4.2.3 Organizational culture
The category ‘organizational culture’ was encountered two times. The first text part that was interpreted as an indicator of this category concerns the ‘train-as-you-fight’ philosophy of the MoD (DSB 2017a: 30). The philosophy involves the use of live ammunition during exercises to simulate realistic fighting situations. This technique is meant to prevent mistakes during the actual mission. It is argued that “if shooting exercises are not conducted in as realistic as
possible circumstances, the safety of the exercise is heightened, but the success rate of the mission and the survival chance of the participants during fighting circumstances is decreased”
(DSB 2017a: 30). The philosophy can be conceptualized as a story and a practise that is part of an organization’s culture (Deverell 2010: 49). It also points to a ‘safety culture’, because it is believed that safety during the mission can be constructed if the employees participate in realistic trainings (Pidgeon 1998: 206).
Moreover, KCT employees indicated in interviews that “there is a strong group cohesion within
the unit and that people mostly think solution oriented” (DSB 2017a: 41). This involves giving a high degree of autonomy and responsibility to subordinate units within the KCT organization.
37 The high esprit de corps, which is focused on achieving results under difficult circumstances, characterises a certain dynamic within the KCT. The dynamic includes the presence of loyalty and a pressure to perform. This characteristic of the organizational culture influences organizational learning for crisis, because instructors and commanders want to ‘finish the job’, even if this means deviating from the rules and regulations (consciously or not).
4.2.4 Sub-conclusion
In this case, the factor ‘knowledge management’ influenced organizational learning for crisis the most.

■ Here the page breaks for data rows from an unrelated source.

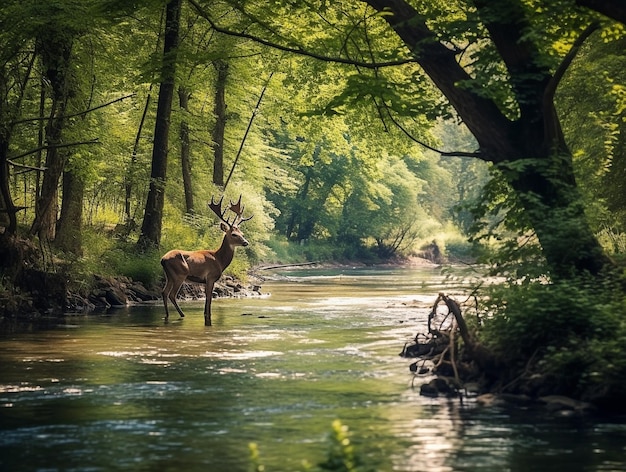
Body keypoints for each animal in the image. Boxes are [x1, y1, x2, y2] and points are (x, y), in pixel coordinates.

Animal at [160, 195, 252, 324]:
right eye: (234, 234)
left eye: (242, 233)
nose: (245, 242)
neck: (219, 260)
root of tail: (162, 259)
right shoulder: (211, 277)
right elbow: (209, 298)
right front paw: (208, 315)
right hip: (180, 274)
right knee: (172, 294)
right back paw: (182, 315)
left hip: (169, 276)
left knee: (164, 292)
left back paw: (167, 315)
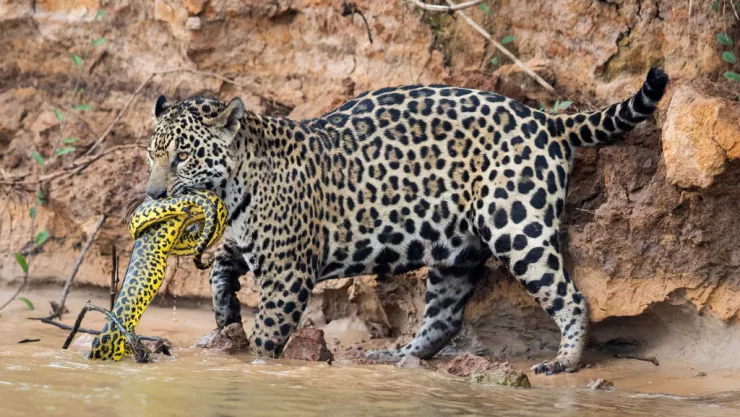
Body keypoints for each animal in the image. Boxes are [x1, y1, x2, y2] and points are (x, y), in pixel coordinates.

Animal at [145, 68, 669, 374]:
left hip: (516, 226)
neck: (235, 185)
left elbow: (269, 332)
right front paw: (225, 316)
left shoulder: (287, 271)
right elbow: (220, 268)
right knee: (445, 318)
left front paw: (253, 359)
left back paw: (564, 362)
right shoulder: (251, 244)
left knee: (570, 297)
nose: (153, 194)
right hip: (457, 250)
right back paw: (398, 357)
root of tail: (547, 121)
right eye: (152, 155)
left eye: (183, 157)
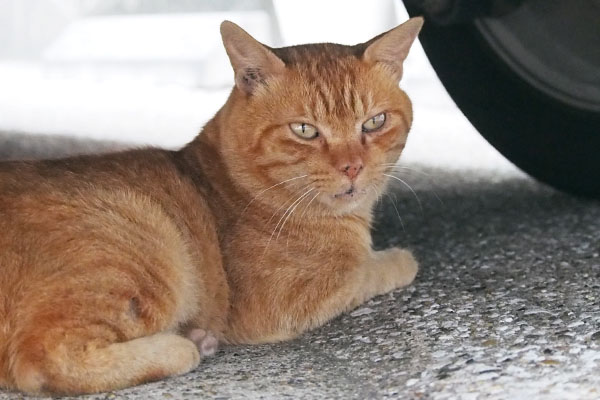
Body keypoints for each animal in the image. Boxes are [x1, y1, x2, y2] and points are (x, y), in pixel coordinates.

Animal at [0, 18, 422, 394]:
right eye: (305, 130)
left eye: (374, 122)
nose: (352, 167)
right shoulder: (291, 298)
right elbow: (370, 268)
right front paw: (400, 258)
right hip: (141, 245)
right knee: (43, 361)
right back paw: (183, 346)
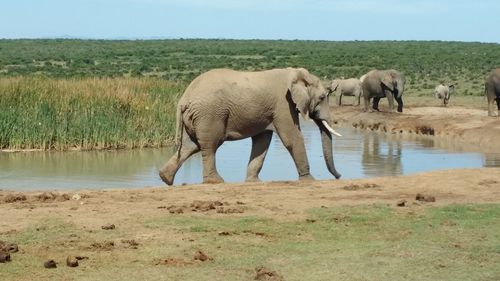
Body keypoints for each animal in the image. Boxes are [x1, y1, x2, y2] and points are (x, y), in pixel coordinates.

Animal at [160, 67, 344, 185]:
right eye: (322, 97)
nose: (339, 176)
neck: (295, 74)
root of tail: (184, 99)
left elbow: (262, 141)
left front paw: (253, 182)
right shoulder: (283, 104)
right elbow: (292, 137)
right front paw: (310, 180)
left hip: (197, 116)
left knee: (189, 146)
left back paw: (165, 178)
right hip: (209, 114)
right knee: (210, 145)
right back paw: (216, 181)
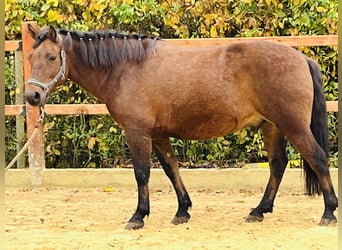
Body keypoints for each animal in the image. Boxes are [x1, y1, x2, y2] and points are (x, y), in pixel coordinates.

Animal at [24, 24, 336, 229]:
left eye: (52, 57)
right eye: (30, 58)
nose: (32, 96)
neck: (125, 68)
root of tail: (302, 58)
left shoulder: (137, 133)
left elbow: (142, 173)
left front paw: (138, 216)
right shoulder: (159, 135)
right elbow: (171, 169)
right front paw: (182, 211)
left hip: (293, 126)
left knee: (318, 158)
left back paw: (329, 212)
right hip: (272, 126)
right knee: (277, 164)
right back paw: (259, 211)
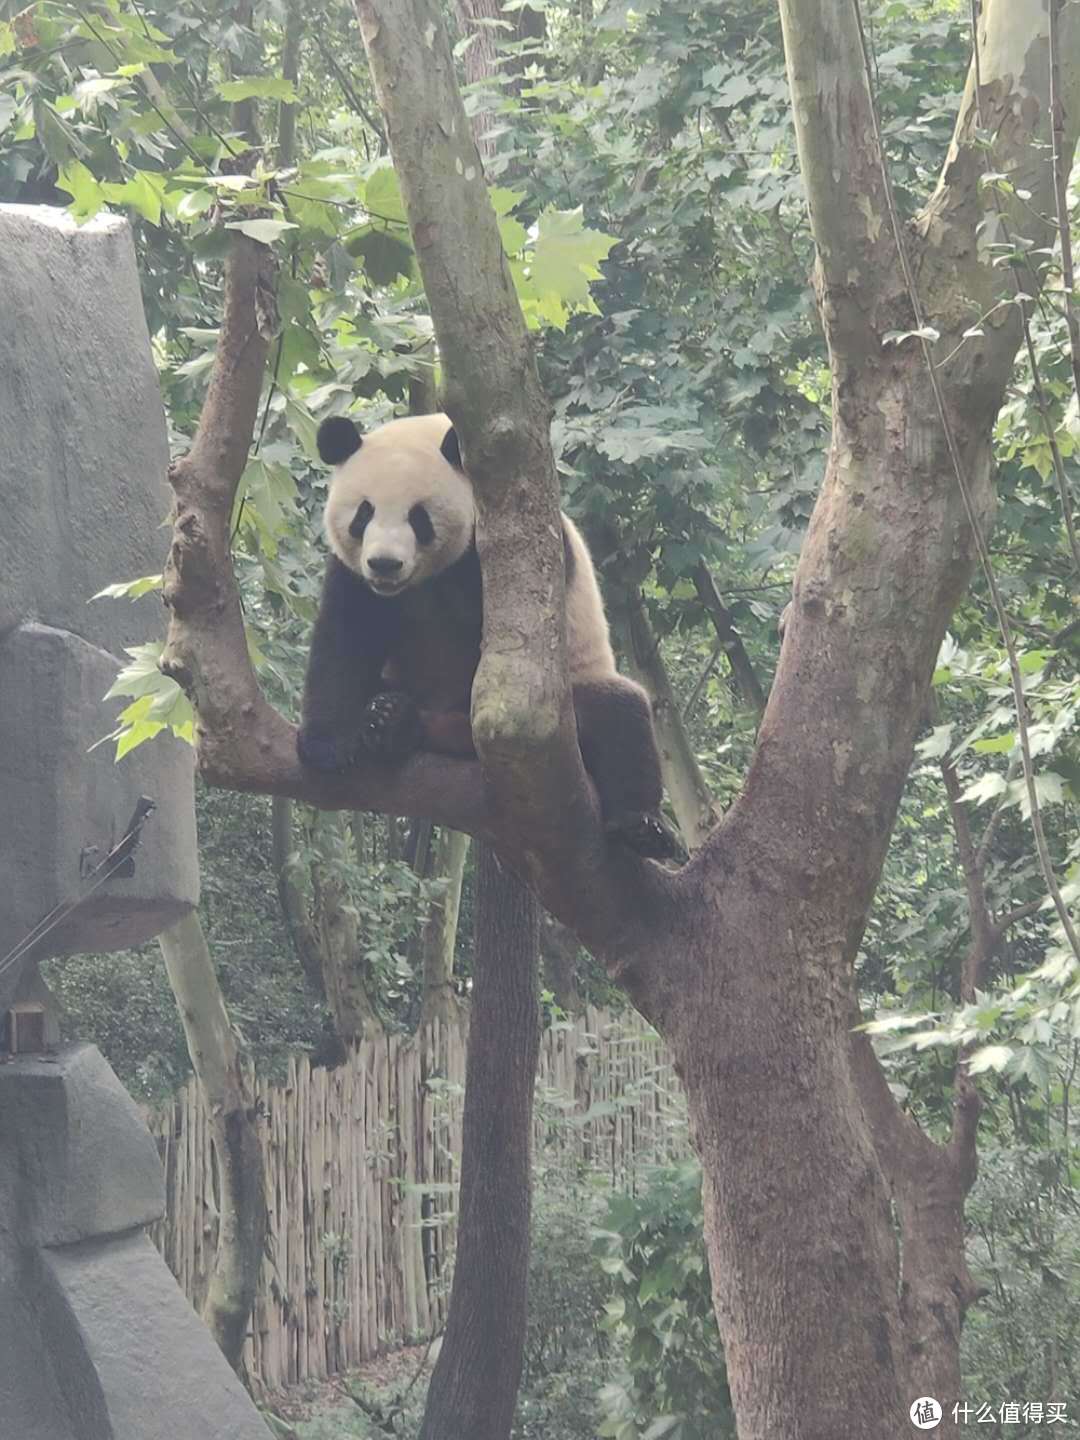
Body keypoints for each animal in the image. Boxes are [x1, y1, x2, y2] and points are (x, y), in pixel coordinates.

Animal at [300, 411, 679, 858]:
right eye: (363, 514)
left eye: (418, 518)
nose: (385, 564)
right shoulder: (354, 577)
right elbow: (344, 642)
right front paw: (328, 746)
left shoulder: (516, 558)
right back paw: (390, 720)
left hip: (571, 695)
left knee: (620, 716)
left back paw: (643, 829)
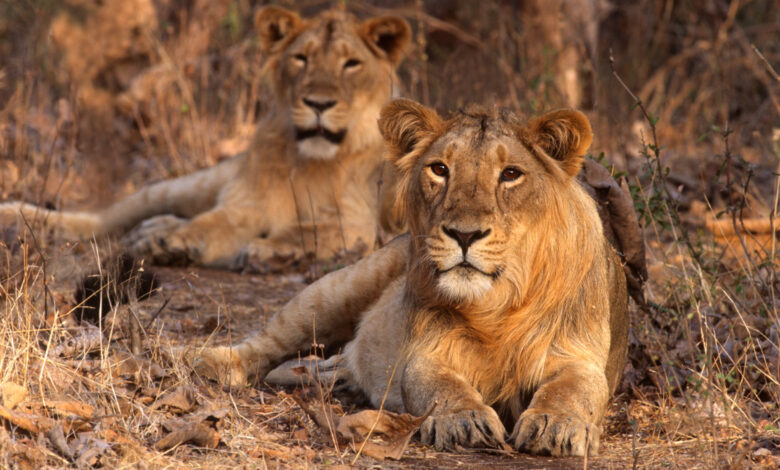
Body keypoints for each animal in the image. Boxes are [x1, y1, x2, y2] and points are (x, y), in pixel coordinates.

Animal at [0, 7, 410, 270]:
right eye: (301, 58)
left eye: (351, 64)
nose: (319, 104)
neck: (312, 160)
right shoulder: (246, 204)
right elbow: (211, 224)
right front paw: (174, 242)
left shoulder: (359, 223)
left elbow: (307, 230)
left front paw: (269, 251)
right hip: (188, 185)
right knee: (106, 219)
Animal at [193, 99, 629, 456]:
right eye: (440, 169)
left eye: (510, 174)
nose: (464, 235)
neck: (498, 305)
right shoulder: (426, 353)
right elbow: (439, 386)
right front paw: (462, 419)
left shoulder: (579, 355)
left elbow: (573, 389)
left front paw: (556, 424)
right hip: (337, 289)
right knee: (266, 343)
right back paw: (204, 360)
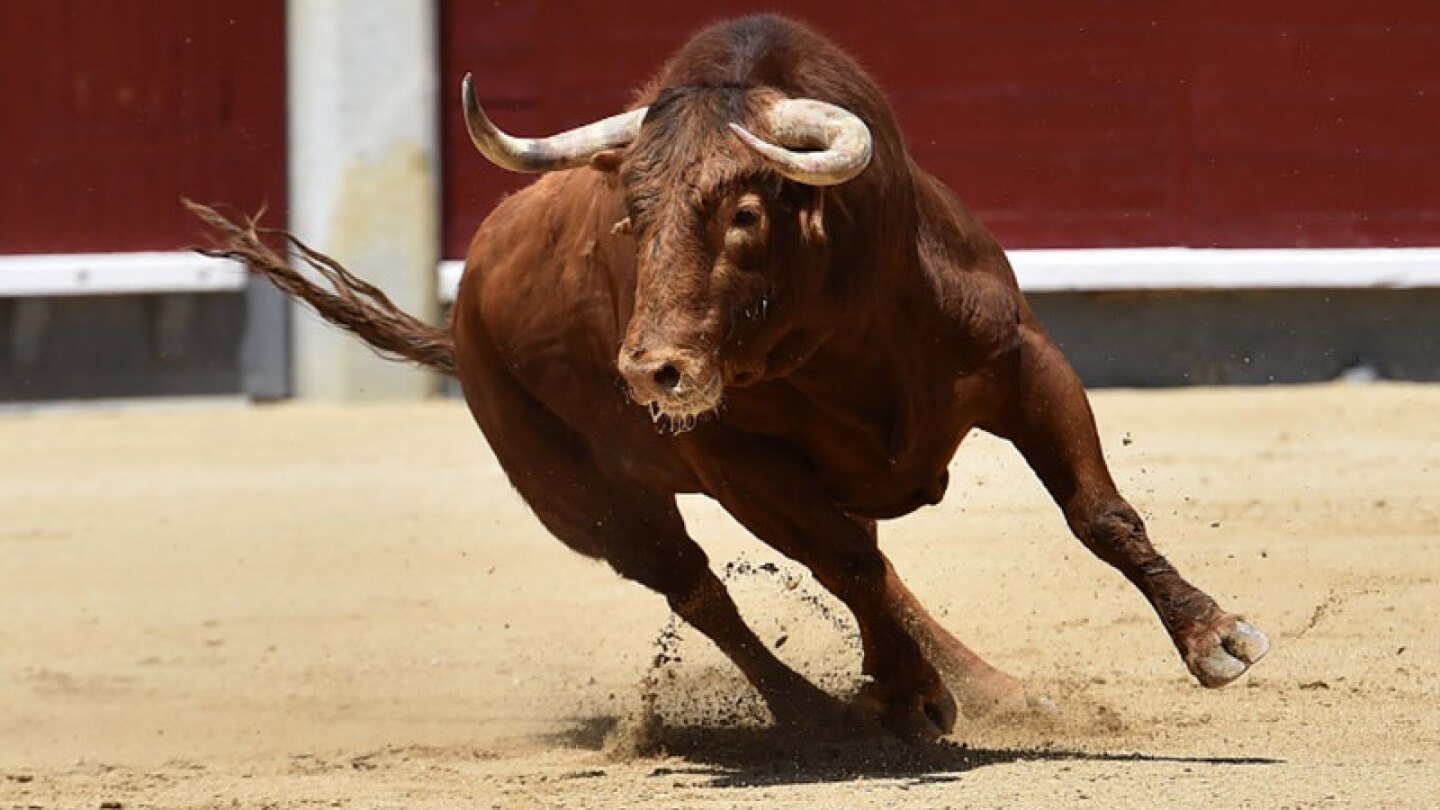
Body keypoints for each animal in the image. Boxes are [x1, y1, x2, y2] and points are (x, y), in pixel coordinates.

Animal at [194, 14, 1272, 737]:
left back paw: (988, 689)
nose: (650, 373)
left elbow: (1098, 513)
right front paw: (903, 693)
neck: (851, 322)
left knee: (866, 565)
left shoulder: (1024, 364)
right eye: (631, 217)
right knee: (705, 590)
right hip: (588, 504)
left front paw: (1215, 638)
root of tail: (459, 317)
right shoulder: (738, 461)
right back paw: (827, 712)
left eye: (746, 213)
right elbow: (842, 567)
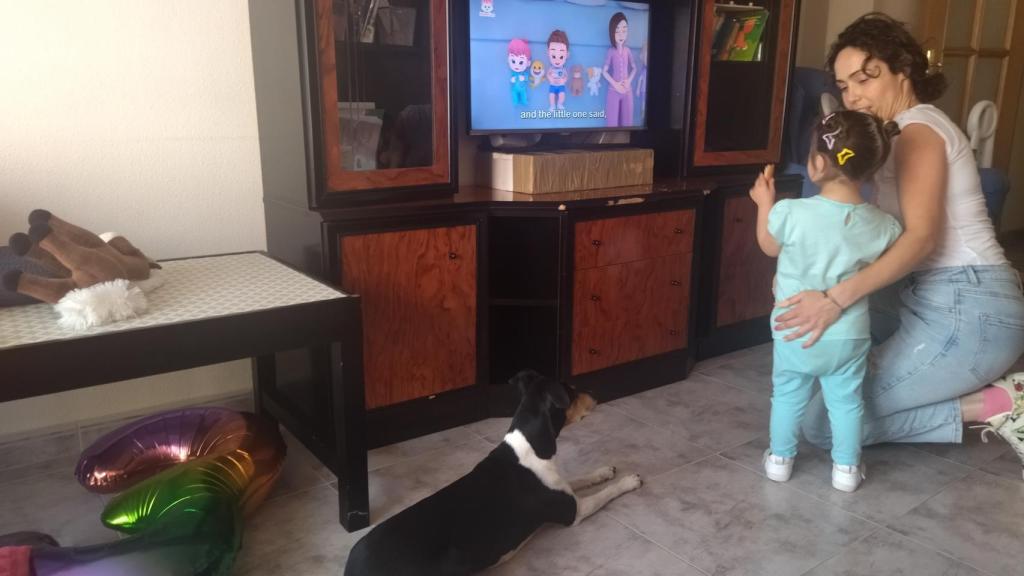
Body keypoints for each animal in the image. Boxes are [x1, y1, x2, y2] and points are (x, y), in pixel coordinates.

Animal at [348, 368, 643, 569]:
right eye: (570, 391)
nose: (596, 394)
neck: (532, 445)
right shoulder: (574, 511)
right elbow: (605, 494)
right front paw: (629, 480)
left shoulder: (561, 486)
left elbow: (580, 478)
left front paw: (604, 472)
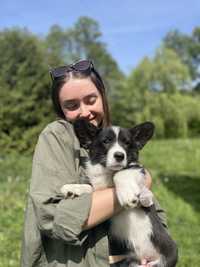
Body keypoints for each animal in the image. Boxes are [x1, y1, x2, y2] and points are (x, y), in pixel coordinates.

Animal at [61, 120, 178, 267]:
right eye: (106, 141)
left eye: (127, 143)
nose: (119, 156)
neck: (108, 172)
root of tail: (146, 257)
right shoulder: (98, 188)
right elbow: (89, 186)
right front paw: (71, 188)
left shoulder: (135, 168)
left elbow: (121, 173)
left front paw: (128, 196)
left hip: (170, 251)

However, the factor was primarily found in a negative way, which includes the unclear transfer of knowledge. The role of subjectivity of knowledge was important as it influenced how vital knowledge was interpreted in multiple instances. The flawed management of knowledge probably prevented organizational learning processes for crisis. Moreover, ‘resistance to change’ was encountered four times. Three of these indicators involved structural refusals to incorporate changes after investigations were conducted. Overall, text fragments signifying ‘organizational learning for crisis’ were only found four times, of which two refer to the lack of learning. All these indicators point to a dynamic in the organization that does not reflect a ‘learning culture’ (Joseph and Dai 2009: 244). The KCT overall demonstrates the presence a safety culture, but with a pressure to perform and ‘finish the job’. These elements seemed to have been given preference over learning.